WHAT TO PRODUCE — Pull out every line below holding the word "Road".
_ _ _ _
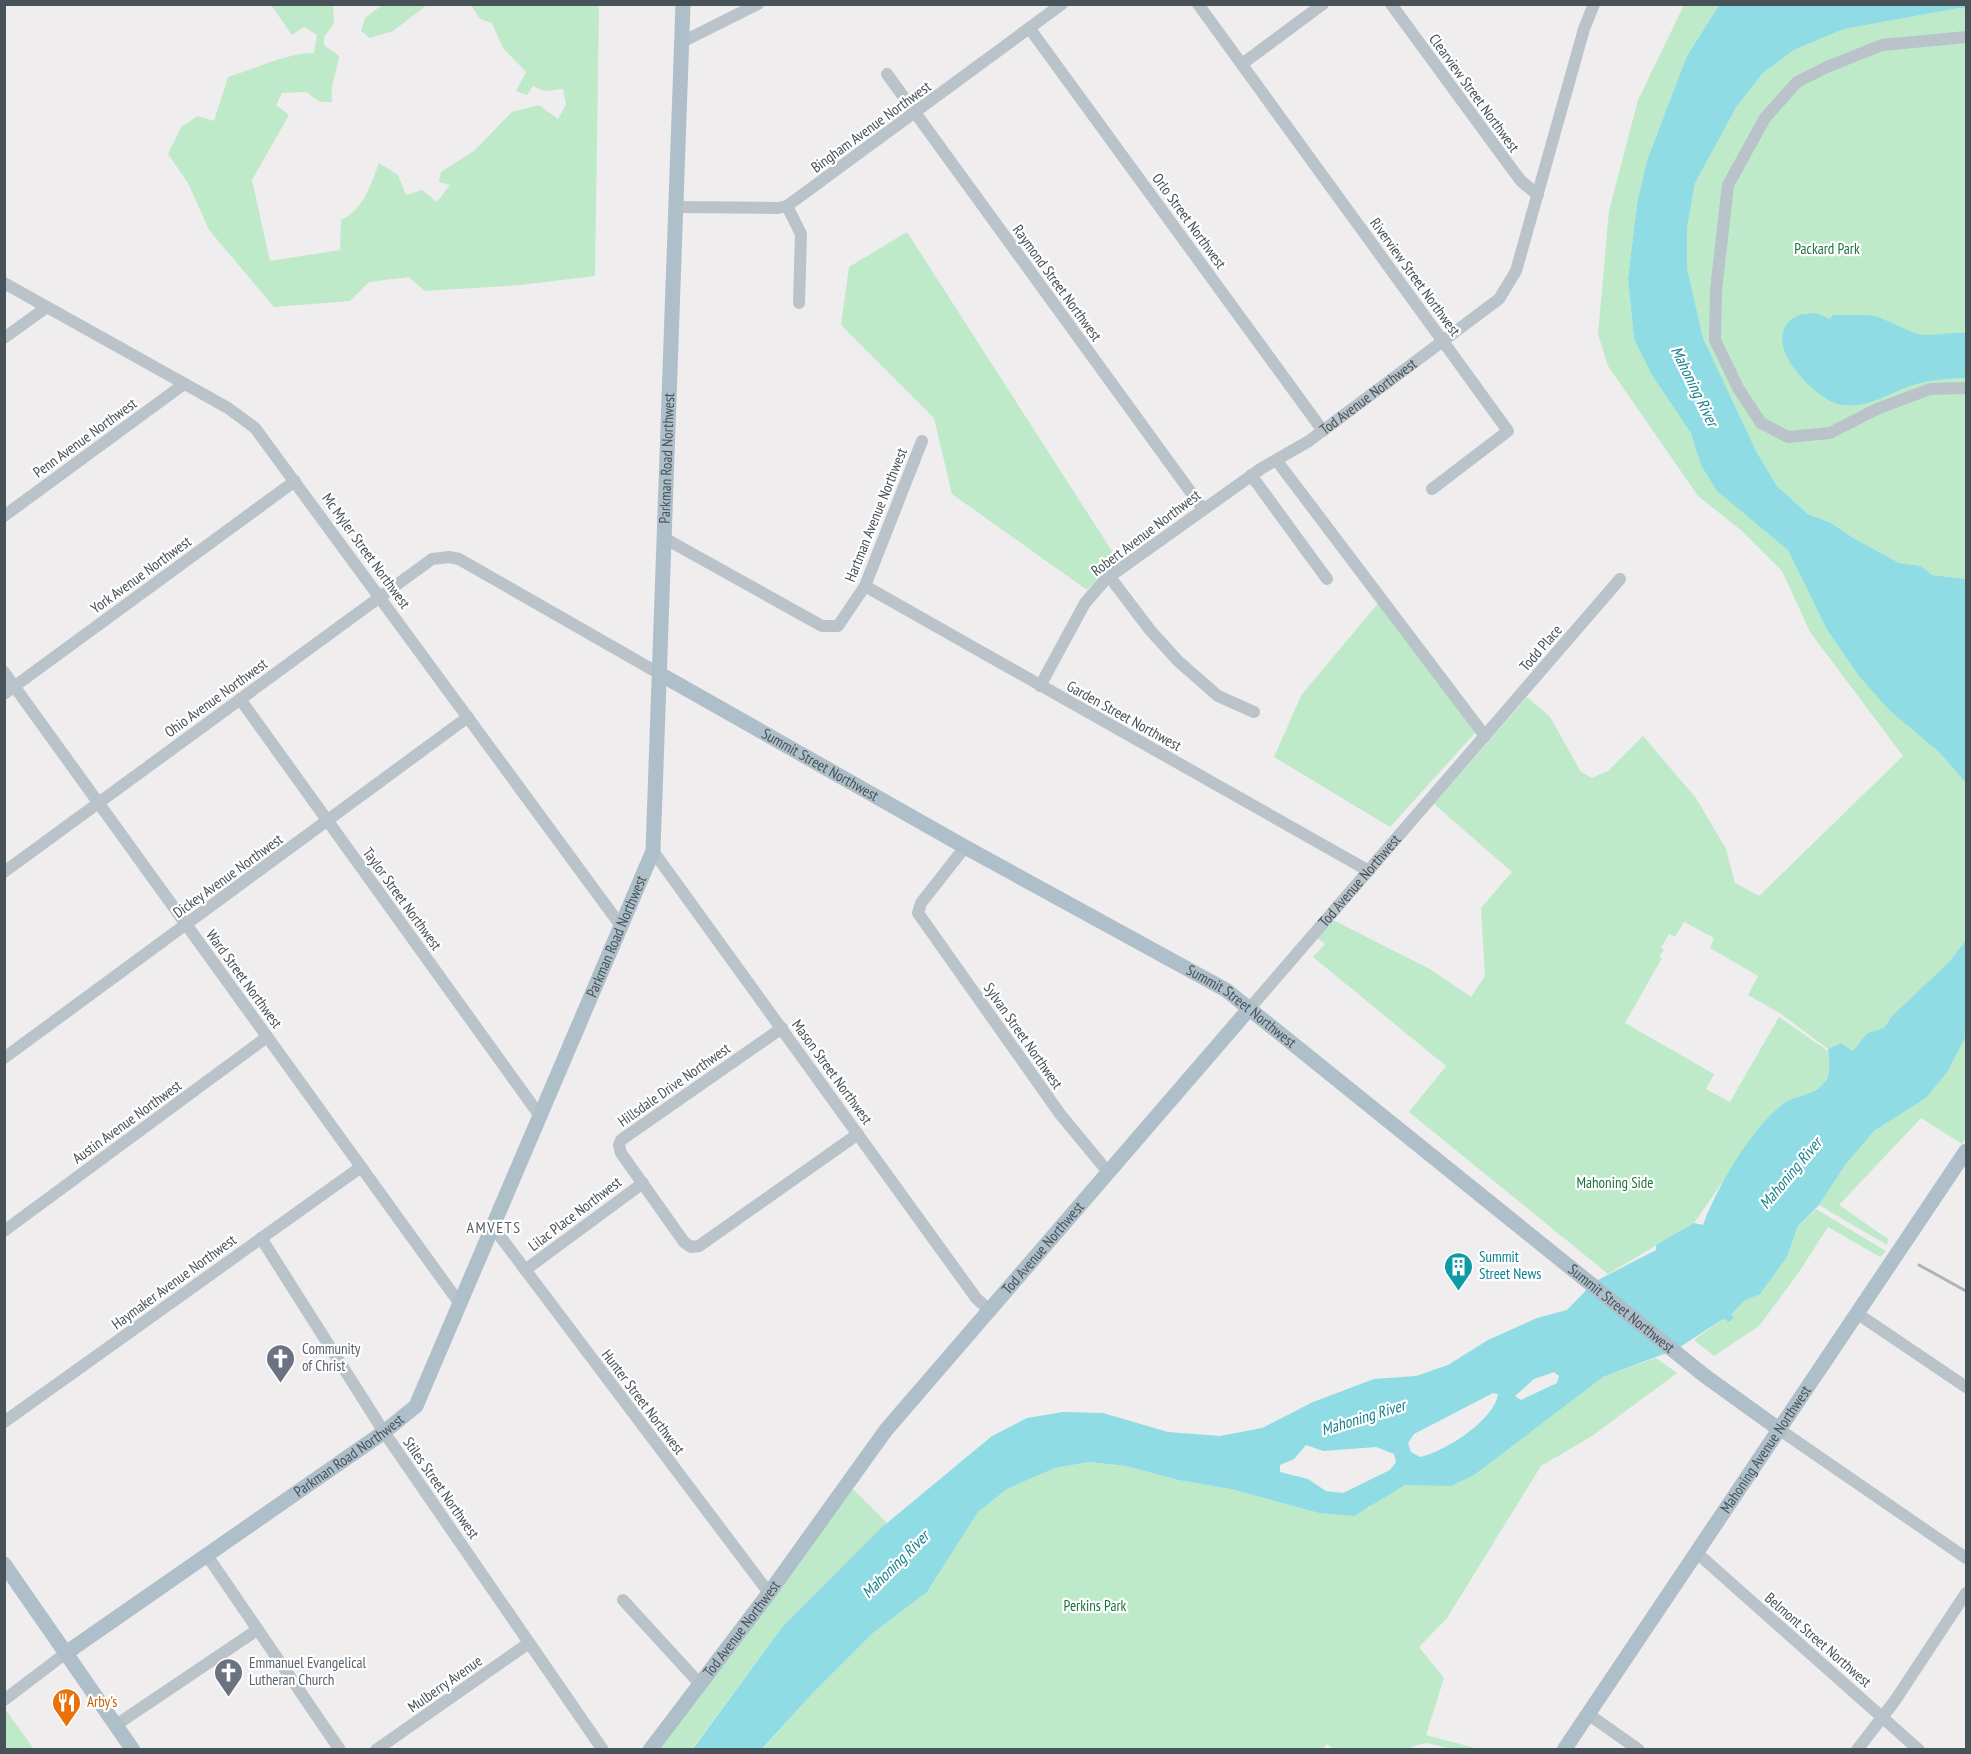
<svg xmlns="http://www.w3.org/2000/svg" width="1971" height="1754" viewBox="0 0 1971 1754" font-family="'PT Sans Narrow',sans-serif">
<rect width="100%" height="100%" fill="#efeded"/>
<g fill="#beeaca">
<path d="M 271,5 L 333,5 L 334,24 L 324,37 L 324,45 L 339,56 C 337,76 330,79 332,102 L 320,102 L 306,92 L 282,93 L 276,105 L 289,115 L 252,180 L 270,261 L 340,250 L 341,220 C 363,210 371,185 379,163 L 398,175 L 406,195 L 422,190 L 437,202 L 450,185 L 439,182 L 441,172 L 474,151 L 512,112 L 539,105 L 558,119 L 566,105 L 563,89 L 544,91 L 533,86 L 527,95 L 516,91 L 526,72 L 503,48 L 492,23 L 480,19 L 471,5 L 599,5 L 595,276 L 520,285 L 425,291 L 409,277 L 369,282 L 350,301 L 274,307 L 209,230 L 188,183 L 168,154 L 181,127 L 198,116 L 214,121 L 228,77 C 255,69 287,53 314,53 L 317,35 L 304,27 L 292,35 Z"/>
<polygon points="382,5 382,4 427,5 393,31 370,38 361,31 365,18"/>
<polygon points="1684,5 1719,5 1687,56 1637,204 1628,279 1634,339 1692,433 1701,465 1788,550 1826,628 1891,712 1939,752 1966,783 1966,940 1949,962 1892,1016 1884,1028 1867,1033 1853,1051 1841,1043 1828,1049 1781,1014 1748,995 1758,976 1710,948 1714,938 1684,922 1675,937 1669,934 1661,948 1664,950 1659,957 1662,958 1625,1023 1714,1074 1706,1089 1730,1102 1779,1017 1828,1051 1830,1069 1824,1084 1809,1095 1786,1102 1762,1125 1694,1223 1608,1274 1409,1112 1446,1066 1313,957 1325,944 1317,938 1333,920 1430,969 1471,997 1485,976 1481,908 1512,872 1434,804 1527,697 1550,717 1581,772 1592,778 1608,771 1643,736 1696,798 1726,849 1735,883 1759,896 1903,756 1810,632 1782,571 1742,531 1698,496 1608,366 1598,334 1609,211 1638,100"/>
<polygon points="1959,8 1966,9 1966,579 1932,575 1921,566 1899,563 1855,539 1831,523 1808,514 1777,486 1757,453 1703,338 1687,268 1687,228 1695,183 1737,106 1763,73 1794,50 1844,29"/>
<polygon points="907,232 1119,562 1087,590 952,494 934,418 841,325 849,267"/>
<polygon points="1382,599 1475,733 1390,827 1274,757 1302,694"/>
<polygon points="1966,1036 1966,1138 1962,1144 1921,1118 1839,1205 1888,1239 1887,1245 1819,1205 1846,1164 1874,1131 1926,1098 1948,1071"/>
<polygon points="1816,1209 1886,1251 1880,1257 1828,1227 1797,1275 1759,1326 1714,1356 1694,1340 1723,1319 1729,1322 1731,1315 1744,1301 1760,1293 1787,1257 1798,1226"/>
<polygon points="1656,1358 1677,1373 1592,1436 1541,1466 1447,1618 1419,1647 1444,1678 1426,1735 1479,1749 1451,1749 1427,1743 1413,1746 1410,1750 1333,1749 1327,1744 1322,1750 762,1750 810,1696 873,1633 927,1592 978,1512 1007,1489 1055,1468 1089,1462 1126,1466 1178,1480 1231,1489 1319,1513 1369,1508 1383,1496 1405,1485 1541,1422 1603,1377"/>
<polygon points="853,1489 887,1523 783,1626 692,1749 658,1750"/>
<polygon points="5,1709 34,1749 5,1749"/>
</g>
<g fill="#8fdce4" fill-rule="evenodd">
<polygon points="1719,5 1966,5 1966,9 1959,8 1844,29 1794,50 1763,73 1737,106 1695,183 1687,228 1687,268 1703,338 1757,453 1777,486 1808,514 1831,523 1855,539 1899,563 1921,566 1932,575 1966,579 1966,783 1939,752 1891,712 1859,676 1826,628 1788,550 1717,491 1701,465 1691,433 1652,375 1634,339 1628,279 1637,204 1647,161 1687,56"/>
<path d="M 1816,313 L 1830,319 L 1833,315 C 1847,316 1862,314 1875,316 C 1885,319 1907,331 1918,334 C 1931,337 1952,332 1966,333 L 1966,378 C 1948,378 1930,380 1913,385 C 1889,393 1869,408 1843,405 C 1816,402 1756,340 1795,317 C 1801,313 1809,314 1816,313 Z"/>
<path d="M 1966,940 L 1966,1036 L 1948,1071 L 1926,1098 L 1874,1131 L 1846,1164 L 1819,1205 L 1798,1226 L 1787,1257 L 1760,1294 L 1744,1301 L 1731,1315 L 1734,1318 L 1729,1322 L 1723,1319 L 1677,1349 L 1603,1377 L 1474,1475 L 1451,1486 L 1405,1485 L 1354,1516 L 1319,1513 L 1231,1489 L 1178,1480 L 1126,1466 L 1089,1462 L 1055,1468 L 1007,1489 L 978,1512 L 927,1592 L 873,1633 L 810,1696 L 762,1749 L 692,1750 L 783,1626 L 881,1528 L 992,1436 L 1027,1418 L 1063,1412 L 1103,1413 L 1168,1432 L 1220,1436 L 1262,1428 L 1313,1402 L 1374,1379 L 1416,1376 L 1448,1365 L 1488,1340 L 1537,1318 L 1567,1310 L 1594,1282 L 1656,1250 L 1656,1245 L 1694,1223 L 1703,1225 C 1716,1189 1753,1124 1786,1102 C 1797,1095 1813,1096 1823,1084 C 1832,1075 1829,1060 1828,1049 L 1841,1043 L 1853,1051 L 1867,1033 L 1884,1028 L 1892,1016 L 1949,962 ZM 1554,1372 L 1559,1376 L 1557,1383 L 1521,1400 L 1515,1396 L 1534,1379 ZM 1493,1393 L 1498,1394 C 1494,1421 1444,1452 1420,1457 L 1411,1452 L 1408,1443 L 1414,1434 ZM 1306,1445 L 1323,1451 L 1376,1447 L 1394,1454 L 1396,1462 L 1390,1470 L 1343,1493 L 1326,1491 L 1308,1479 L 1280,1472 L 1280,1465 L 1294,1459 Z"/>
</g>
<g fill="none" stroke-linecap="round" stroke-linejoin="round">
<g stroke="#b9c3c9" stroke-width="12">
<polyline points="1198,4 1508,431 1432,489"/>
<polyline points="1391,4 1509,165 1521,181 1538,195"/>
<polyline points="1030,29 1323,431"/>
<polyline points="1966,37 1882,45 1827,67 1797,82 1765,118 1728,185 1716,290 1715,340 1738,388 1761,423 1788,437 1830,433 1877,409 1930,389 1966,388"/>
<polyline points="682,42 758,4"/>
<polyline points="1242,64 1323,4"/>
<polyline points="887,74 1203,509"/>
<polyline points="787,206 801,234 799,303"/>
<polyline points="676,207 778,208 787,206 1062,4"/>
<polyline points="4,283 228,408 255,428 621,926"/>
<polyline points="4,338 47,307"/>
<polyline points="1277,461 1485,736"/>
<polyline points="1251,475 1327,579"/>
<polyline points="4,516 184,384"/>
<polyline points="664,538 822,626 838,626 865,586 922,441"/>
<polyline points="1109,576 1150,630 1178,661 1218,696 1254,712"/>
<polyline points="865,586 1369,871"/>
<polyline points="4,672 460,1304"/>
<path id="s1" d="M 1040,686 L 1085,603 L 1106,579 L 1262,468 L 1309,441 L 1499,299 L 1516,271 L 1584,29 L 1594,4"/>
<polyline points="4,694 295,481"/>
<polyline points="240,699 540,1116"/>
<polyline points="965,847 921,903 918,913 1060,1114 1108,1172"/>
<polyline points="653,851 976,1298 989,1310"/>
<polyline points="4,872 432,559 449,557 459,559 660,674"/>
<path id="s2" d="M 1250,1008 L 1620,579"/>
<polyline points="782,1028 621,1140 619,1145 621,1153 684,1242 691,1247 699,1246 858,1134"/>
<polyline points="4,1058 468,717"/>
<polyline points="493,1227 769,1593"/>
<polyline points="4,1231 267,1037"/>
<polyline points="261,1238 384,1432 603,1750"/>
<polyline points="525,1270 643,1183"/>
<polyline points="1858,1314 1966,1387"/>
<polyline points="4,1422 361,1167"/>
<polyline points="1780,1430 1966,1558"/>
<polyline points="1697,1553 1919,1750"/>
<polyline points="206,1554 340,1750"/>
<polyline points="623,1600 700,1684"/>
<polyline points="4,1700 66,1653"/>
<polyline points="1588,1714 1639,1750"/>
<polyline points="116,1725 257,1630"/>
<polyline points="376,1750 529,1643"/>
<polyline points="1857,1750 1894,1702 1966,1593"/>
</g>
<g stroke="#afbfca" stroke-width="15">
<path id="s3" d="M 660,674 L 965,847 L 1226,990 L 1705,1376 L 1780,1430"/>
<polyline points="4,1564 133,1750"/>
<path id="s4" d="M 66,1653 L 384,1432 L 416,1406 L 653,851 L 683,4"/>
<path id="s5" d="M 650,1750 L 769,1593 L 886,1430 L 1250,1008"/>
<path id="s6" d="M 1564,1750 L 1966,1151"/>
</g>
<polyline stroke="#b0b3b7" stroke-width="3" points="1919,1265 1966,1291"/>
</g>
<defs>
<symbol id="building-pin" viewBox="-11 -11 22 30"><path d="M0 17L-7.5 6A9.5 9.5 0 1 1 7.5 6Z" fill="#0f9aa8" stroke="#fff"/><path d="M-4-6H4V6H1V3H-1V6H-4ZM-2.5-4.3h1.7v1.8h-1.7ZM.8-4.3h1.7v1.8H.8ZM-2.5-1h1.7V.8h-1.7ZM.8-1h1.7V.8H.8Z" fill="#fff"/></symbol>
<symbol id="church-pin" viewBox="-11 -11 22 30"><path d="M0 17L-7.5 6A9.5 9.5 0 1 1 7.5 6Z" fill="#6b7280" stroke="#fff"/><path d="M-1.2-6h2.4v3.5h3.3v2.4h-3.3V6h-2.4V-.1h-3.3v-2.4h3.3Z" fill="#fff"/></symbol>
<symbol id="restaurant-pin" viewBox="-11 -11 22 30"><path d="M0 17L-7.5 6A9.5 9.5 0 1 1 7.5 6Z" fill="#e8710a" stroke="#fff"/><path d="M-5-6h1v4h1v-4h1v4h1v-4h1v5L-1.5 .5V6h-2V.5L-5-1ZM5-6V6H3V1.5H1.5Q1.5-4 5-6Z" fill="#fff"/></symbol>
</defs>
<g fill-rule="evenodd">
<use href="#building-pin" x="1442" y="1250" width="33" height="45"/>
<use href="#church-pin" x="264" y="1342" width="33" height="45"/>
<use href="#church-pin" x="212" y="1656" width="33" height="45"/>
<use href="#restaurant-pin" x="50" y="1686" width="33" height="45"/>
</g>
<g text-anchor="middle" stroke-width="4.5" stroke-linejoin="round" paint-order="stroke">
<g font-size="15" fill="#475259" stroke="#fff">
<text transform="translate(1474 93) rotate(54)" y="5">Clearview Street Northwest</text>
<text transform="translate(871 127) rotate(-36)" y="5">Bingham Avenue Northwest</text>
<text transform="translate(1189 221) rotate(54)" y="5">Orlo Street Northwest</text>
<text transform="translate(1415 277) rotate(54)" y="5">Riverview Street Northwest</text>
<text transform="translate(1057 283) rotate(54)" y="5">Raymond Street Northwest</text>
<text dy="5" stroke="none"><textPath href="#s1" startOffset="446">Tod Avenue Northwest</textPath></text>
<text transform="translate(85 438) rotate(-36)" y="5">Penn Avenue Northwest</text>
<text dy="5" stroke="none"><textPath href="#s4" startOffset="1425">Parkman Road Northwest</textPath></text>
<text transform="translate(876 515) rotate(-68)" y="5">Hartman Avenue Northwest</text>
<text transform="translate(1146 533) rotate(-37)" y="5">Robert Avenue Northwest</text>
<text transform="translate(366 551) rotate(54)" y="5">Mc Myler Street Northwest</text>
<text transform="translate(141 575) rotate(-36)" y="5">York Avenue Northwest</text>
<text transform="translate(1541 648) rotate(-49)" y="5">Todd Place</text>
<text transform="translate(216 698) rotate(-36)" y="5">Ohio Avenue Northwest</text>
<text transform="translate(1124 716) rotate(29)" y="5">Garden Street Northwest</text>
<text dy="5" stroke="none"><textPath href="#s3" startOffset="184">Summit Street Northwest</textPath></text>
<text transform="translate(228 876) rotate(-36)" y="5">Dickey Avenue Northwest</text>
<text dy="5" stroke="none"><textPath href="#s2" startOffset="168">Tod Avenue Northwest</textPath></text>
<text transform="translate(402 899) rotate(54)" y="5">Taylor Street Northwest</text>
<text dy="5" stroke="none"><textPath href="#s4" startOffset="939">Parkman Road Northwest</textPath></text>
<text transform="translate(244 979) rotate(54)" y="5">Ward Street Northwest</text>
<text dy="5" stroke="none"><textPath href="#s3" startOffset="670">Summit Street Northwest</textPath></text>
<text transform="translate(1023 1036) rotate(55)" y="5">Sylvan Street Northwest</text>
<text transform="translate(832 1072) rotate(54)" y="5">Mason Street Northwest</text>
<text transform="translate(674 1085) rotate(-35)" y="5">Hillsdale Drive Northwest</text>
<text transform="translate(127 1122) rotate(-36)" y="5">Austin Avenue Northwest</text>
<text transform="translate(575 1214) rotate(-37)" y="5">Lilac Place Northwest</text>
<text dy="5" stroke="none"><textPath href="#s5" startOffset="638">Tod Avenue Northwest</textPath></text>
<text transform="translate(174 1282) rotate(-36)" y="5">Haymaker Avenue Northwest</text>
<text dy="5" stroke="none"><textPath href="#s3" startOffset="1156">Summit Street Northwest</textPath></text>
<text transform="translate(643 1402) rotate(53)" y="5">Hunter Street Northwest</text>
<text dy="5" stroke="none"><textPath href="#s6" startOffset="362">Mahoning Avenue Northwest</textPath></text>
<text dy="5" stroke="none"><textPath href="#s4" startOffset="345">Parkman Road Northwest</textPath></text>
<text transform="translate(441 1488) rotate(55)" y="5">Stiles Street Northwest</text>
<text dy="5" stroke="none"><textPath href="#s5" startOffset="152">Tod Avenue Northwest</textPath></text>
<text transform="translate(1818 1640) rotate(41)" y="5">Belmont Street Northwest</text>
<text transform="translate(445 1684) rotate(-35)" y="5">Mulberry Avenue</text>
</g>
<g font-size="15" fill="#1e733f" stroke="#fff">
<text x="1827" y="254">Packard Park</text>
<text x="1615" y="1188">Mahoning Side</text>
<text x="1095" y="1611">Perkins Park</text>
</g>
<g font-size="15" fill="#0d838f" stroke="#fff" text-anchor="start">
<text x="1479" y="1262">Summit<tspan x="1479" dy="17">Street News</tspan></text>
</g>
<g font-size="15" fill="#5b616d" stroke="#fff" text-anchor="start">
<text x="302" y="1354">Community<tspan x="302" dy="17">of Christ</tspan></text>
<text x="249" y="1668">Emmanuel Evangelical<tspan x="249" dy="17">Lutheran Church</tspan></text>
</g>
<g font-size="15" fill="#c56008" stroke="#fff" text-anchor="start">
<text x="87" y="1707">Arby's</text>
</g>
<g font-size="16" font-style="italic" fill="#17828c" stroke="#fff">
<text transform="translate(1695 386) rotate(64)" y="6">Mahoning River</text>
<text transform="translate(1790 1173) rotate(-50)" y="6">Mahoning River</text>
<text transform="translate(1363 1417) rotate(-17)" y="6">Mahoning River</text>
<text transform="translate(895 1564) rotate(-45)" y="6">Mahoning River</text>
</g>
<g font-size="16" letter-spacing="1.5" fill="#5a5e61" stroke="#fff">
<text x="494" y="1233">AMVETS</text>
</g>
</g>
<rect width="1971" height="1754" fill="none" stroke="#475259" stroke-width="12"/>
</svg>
_ _ _ _
ANSWER BOX —
<text dy="5" stroke="none"><textPath href="#s4" startOffset="1425">Parkman Road Northwest</textPath></text>
<text dy="5" stroke="none"><textPath href="#s4" startOffset="939">Parkman Road Northwest</textPath></text>
<text dy="5" stroke="none"><textPath href="#s4" startOffset="345">Parkman Road Northwest</textPath></text>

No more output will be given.